• _REQUIRED TASK_:
Reproduce word for word the part of the movie previews below that runs from "Will Smith follows" up to and including "his horrific childhood.".

• _EXCERPT PROVIDED_:
Will Smith follows his summer smash “Hancock” with the sober drama “Seven Pounds,” playing a man trying to make amends for his past by helping seven strangers. The cast includes Rosario Dawson, Woody Harrelson and Barry Pepper.

“Slumdog Millionaire,” the latest from director Danny Boyle (“Trainspotting”), spins the story of a young man (Dev Patel) whose appearance on India’s version of “Who Wants to Be a Millionaire” is the backdrop to reconnect with the lost love of his horrific childhood.

Adrien Brody, Rachel Weisz and Mark Ruffalo star in “The Brothers Bloom,” about a pair of con-man siblings, one with a shot to chuck his trade and find the life of romance and adventure he’s always wanted.

“Last Chance Harvey” features Dustin Hoffman as a failed jingle writer and Emma Thompson as a statistics bureaucrat whose chance encounter at an airport bar could change both their lives.

Mickey Rourke may emerge as Hollywood’s latest reclamation project with “The Wrestler,” Oscar buzz swirling for his performance as a former star trying to recapture past glory in the ring.

The story parallels the real-life saga of Rourke, who squandered his early acting promise with years of bad behavior that made him an outcast in Hollywood. Rourke wants “The Wrestler” to prove he’s willing and able to go the distance again.

“What I hope more than anything else is that when I meet directors that I want to work with, they don’t have to say, ‘Oh, no, no, we can’t use him!”’ Rourke said. “I want people to be not remembering the old Mickey but who I am now.”

• _ENTRIES SHOWN_:
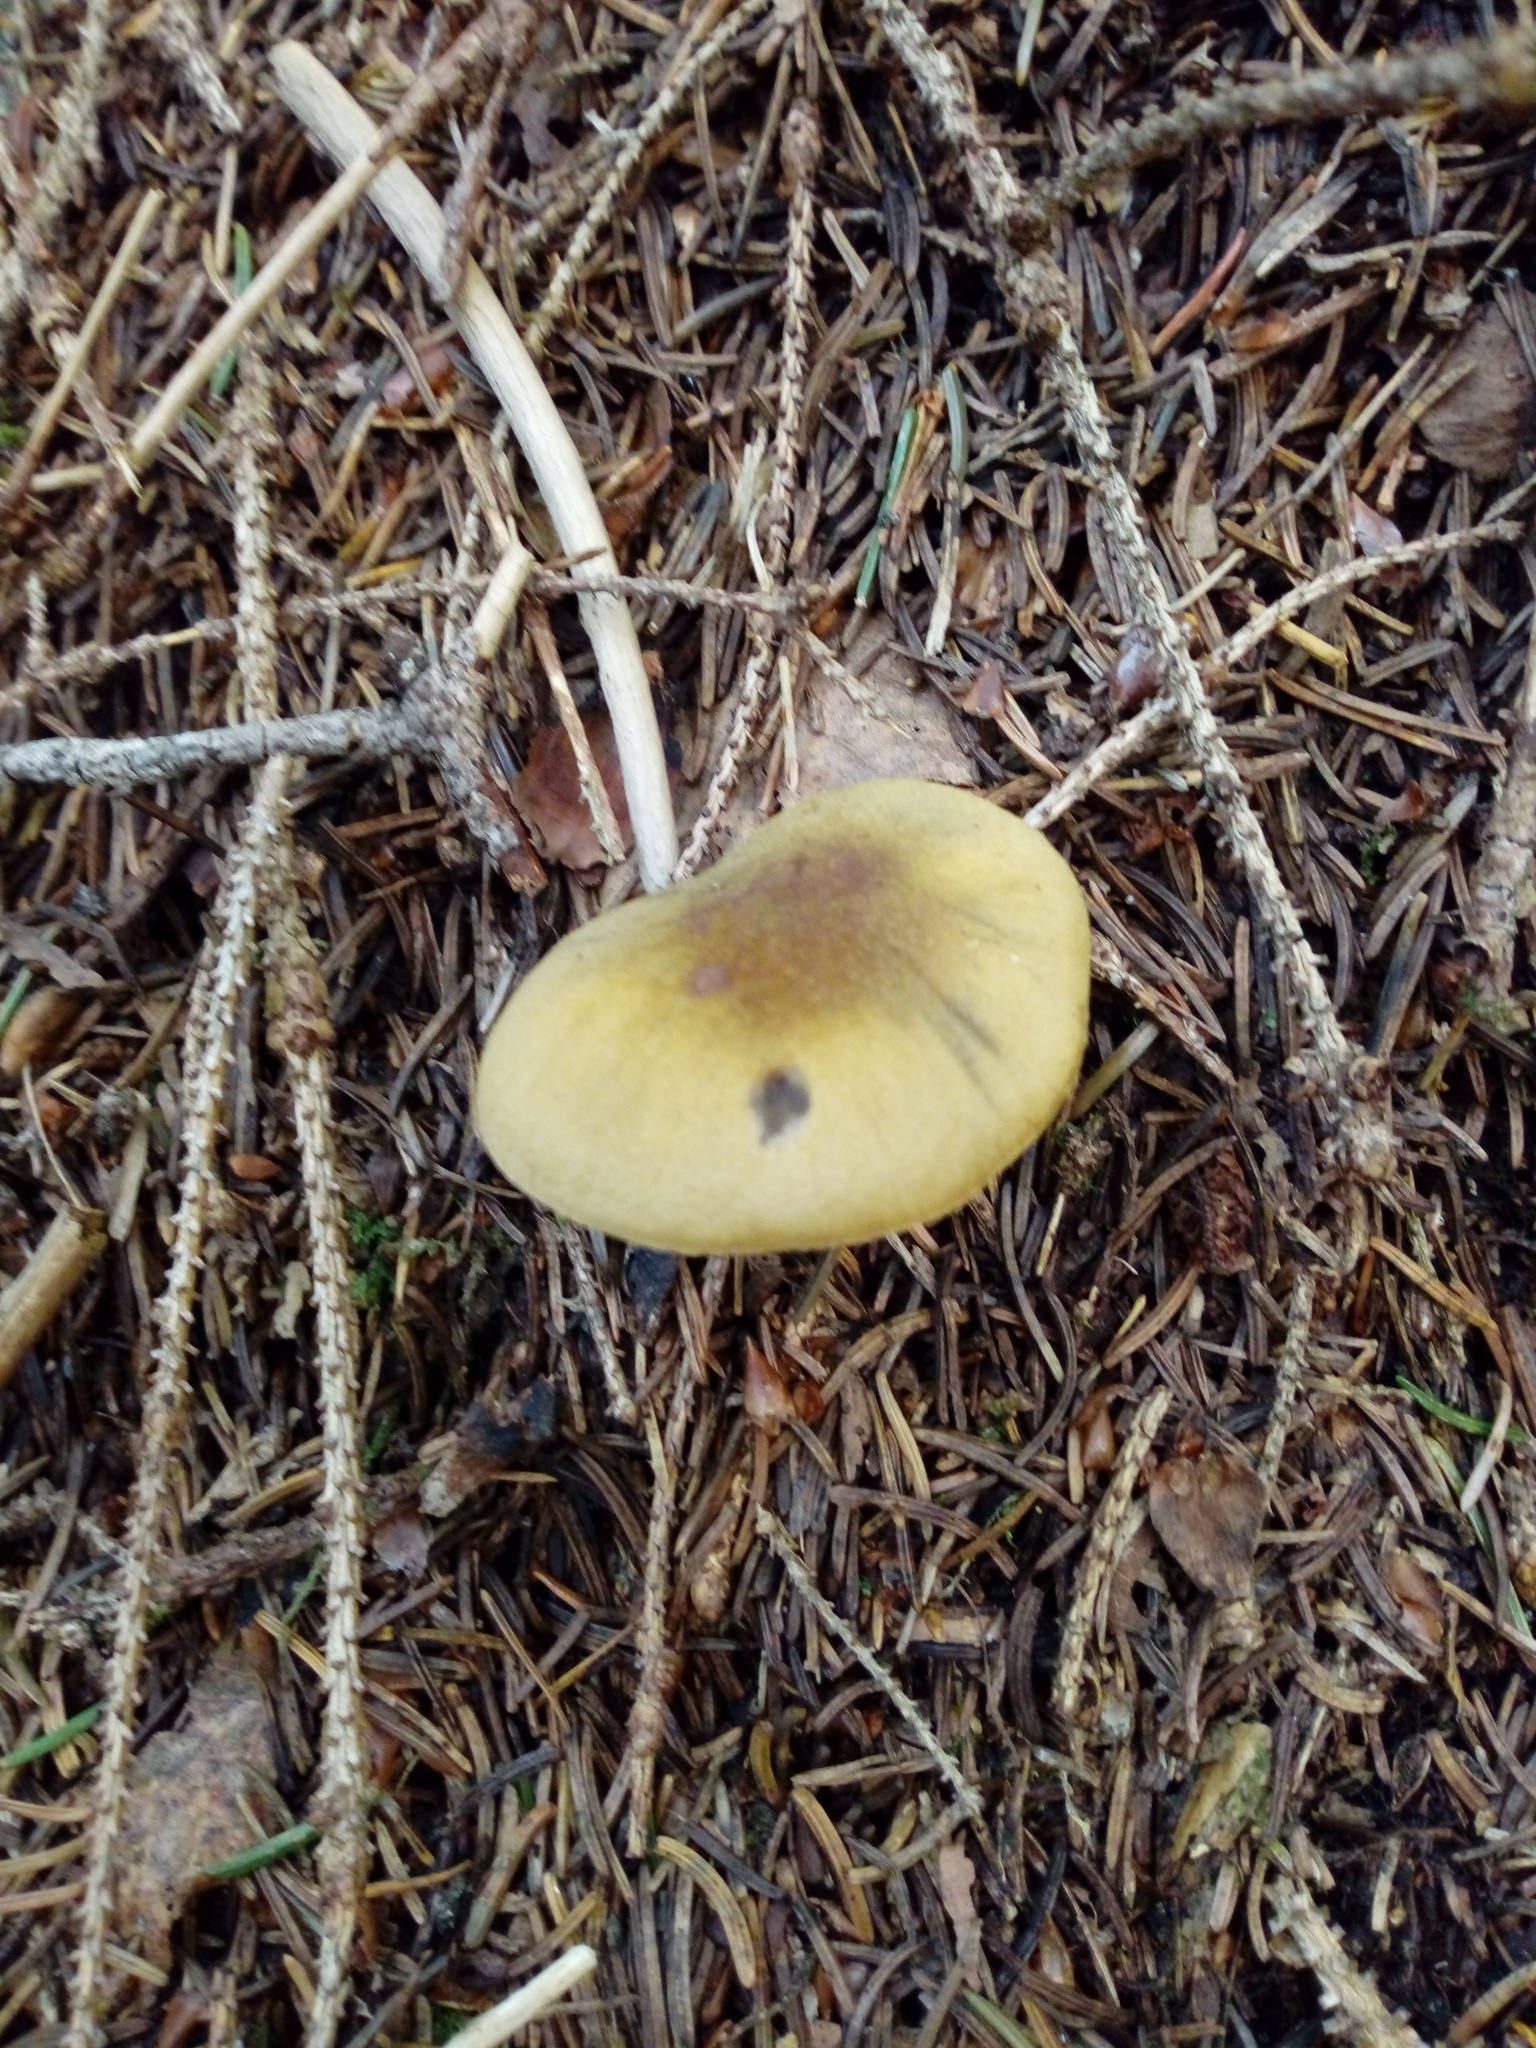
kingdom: Fungi
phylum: Basidiomycota
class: Agaricomycetes
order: Agaricales
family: Tricholomataceae
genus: Tricholoma
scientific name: Tricholoma sulphureum
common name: Stinky knight
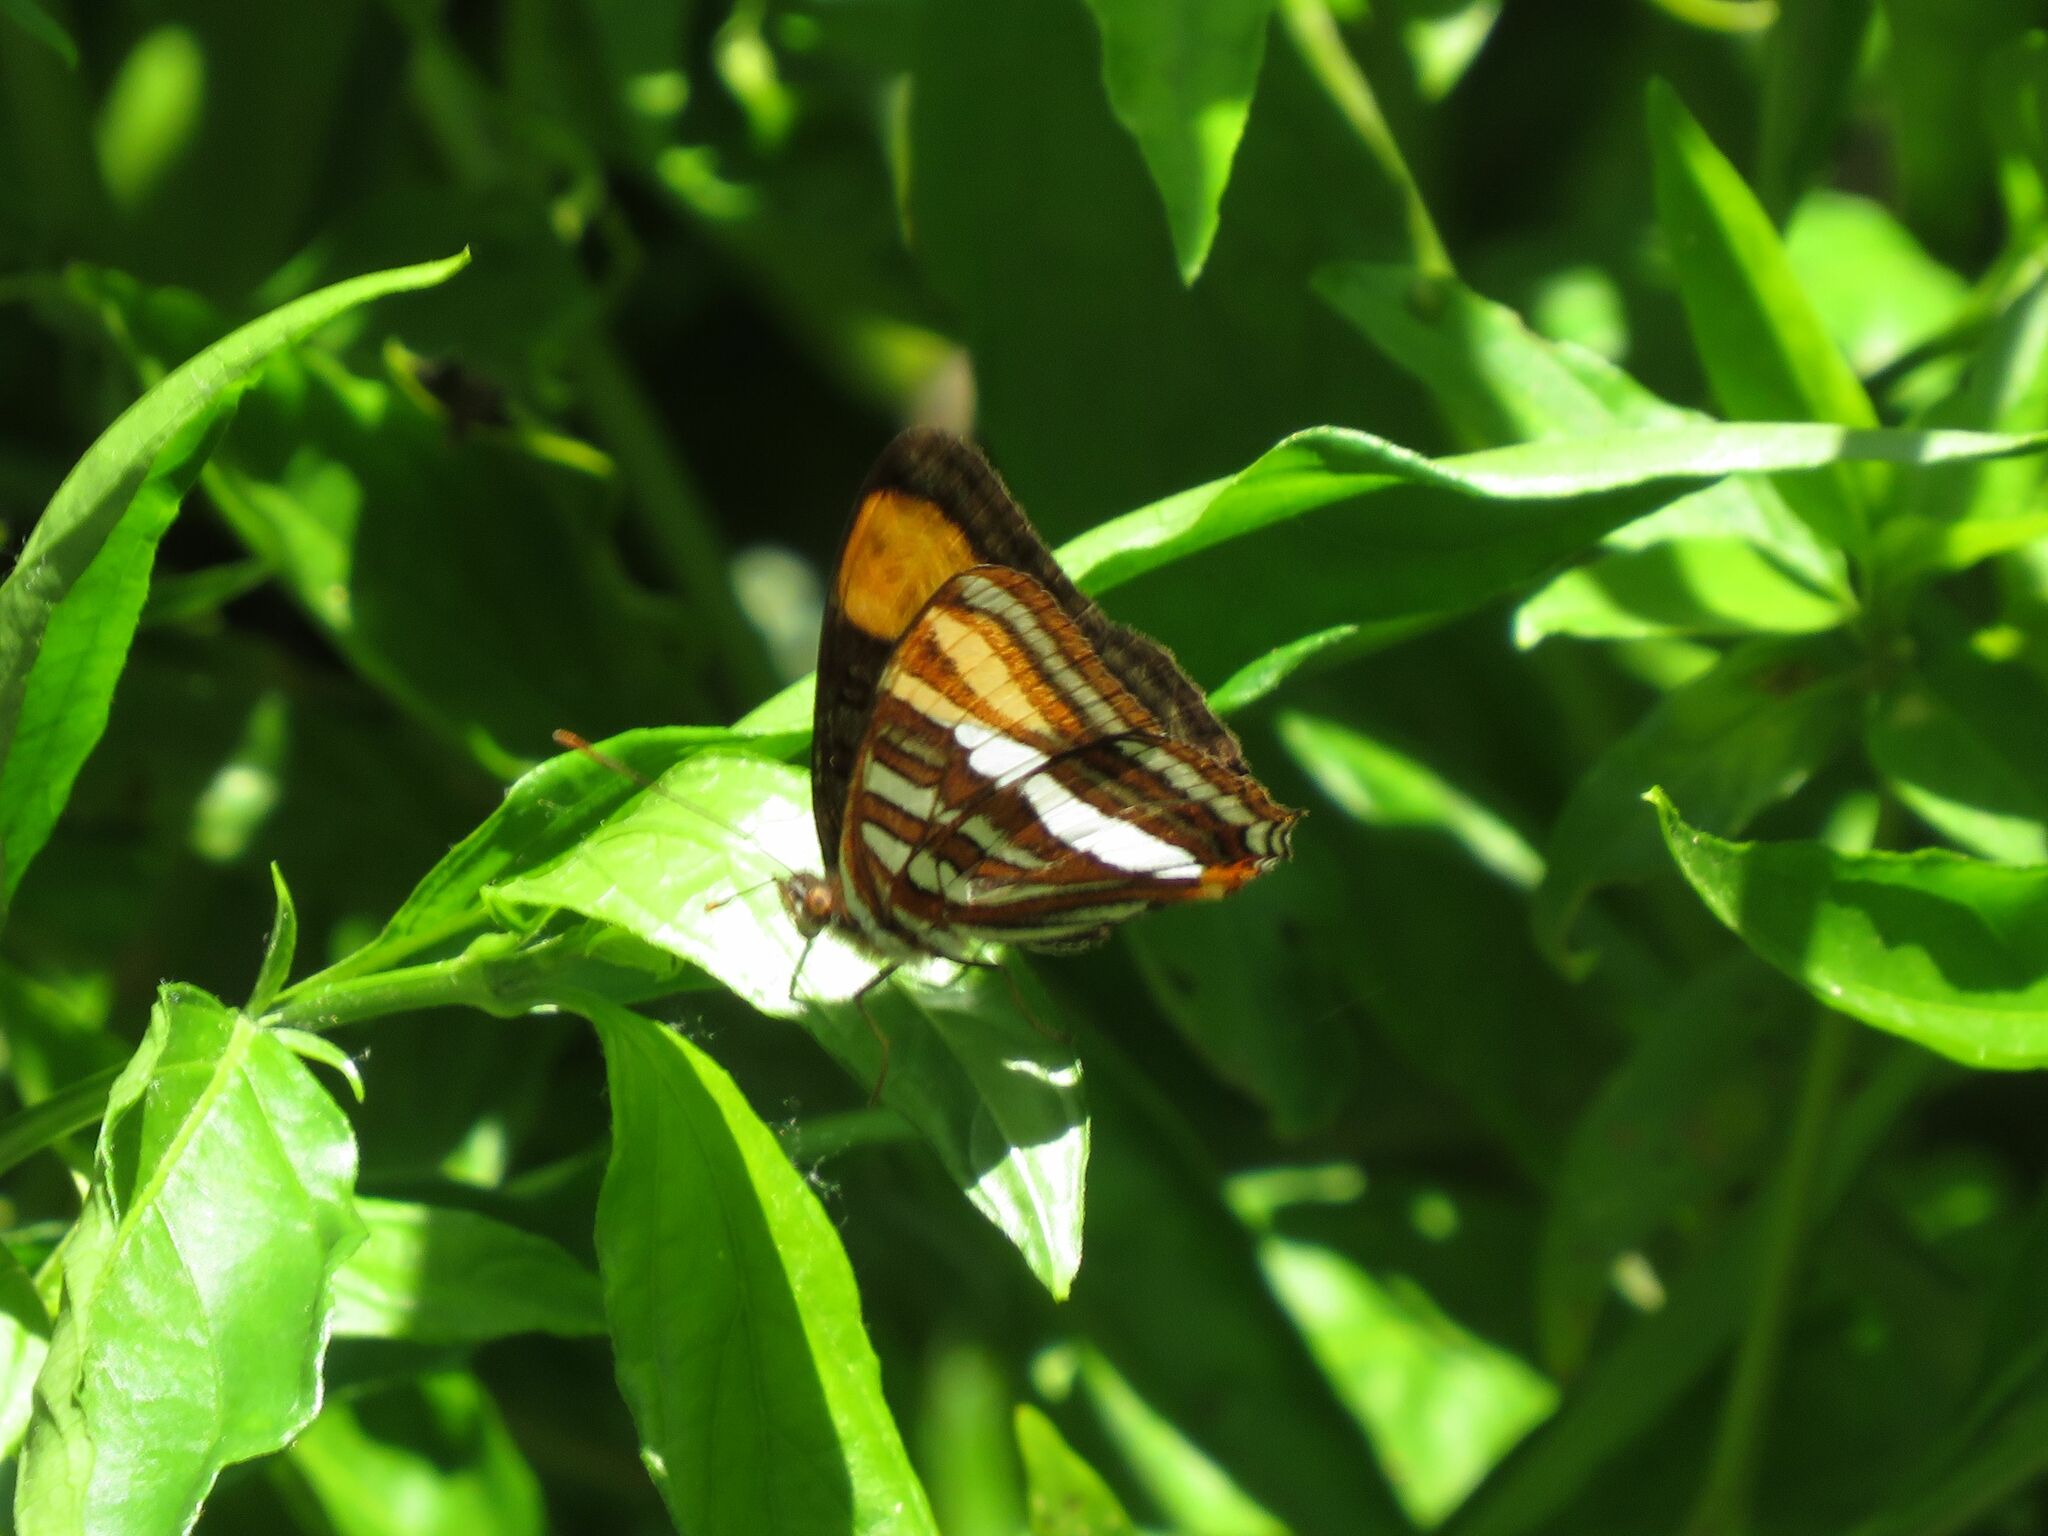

• _OUTPUT_:
Will Smith follows his summer smash “Hancock” with the sober drama “Seven Pounds,” playing a man trying to make amends for his past by helping seven strangers. The cast includes Rosario Dawson, Woody Harrelson and Barry Pepper.

“Slumdog Millionaire,” the latest from director Danny Boyle (“Trainspotting”), spins the story of a young man (Dev Patel) whose appearance on India’s version of “Who Wants to Be a Millionaire” is the backdrop to reconnect with the lost love of his horrific childhood.